We so often imagine our call to be Jesus’ disciples in extremes – we beat ourselves up when we fail, when we sin and feel like we’ve made a complete mess of things…or we think that holiness, being his faithful disciple is only evident in doing massively important things – like being a missionary, being another Mother Teresa – and so it remains something few of us can achieve. 

But what Jesus challenges us with in this parable is to embrace the faith of the planter – whether of seeds or ideas, acts as we go about life in the ordinary – day to day routine of things.  Because what we find is that there are countless opportunities to plant whatever small seed we can and nurturing that seed into something good, something life giving, something that will glorify God – not ever knowing how that might transform someone else’s life . 

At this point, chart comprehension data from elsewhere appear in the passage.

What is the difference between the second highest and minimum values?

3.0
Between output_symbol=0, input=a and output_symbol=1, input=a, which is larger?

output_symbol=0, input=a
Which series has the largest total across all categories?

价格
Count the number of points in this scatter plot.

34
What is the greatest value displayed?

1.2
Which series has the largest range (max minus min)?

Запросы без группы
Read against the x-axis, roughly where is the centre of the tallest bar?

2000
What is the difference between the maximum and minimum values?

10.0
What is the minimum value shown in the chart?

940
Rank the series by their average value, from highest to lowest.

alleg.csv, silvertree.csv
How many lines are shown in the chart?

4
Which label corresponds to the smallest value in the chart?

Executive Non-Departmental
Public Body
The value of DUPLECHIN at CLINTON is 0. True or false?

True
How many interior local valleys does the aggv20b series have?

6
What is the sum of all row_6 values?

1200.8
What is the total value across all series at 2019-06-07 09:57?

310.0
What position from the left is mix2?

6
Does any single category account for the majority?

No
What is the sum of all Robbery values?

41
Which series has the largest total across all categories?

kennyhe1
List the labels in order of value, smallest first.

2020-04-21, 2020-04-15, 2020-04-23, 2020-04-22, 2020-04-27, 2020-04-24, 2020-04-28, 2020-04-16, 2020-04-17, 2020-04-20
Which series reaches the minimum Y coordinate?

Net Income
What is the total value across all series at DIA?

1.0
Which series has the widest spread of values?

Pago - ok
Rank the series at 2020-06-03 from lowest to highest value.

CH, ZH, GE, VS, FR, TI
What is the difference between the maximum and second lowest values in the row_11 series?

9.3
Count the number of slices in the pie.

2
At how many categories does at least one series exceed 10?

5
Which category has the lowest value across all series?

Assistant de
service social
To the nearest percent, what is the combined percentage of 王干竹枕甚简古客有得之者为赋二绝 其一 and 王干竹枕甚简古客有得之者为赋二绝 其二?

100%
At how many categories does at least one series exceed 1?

 Nurturing what we have sown might be incredibly frustrating and demanding.  But mustard seed faith is centered in the conviction that, in the smallest acts of compassion and generosity, we can transform the most barren stretches of our lives into great gardens of hope.  Just as Lt. Ellison did in deciding to go above and beyond his duty, his responsibility by standing in Kaz’s parents place at his graduation – making a time of unimaginable grief and pain even slightly better.

In embracing Christ’s call to hold the faith of the Gospel farmer and the hope of the mustard seed: you and I engage in the ordinary but essential task of being willing to plant seeds of kindness, of joy wherever and whenever we can in the certain knowledge that these small gestures will, in some way, result in the abundant harvest of God’s life and love.